Exercise directions
Please return every line of the records that contains the word "index".

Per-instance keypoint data
◇ ◇ ◇ ◇ ◇
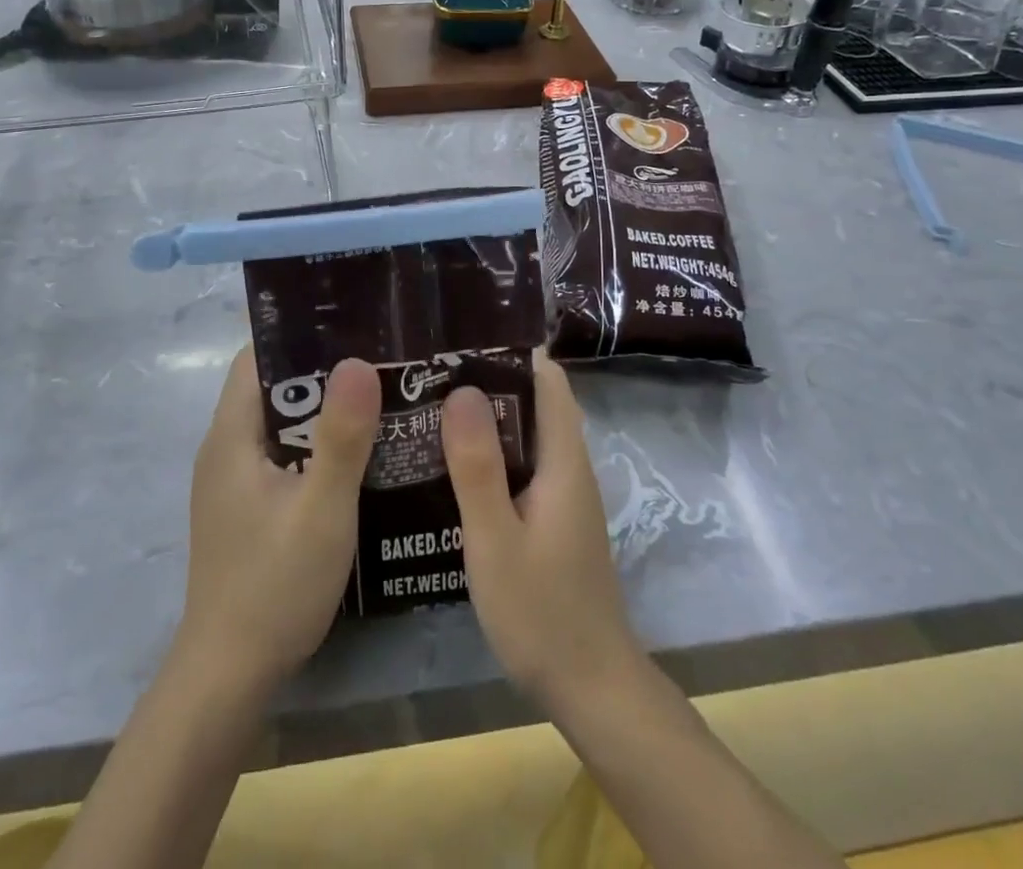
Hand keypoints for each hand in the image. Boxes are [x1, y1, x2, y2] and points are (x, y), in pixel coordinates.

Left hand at [177, 347, 381, 696]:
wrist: (229, 677)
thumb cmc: (274, 586)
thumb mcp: (322, 509)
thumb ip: (342, 436)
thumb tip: (358, 360)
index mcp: (232, 436)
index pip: (257, 358)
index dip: (300, 338)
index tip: (353, 329)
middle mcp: (226, 449)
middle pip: (273, 389)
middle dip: (324, 374)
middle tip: (382, 364)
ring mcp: (234, 482)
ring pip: (282, 425)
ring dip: (325, 413)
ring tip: (381, 401)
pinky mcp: (247, 509)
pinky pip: (284, 457)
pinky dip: (317, 447)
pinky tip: (359, 458)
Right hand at [441, 349, 640, 710]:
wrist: (591, 687)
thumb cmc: (542, 612)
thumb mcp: (496, 539)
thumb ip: (478, 466)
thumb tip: (462, 390)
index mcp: (564, 461)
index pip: (549, 381)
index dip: (513, 350)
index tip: (464, 336)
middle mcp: (569, 467)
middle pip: (535, 402)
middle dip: (490, 378)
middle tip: (431, 368)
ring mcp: (563, 495)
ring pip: (527, 435)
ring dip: (487, 416)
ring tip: (430, 403)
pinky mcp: (552, 518)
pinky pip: (522, 465)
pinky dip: (491, 452)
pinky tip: (450, 462)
◇ ◇ ◇ ◇ ◇
Output of the task
index mcp: (232, 436)
index pip: (257, 358)
index dip: (300, 338)
index tip: (353, 329)
index mcp: (564, 461)
index pip: (549, 381)
index dip: (513, 350)
index tip: (464, 336)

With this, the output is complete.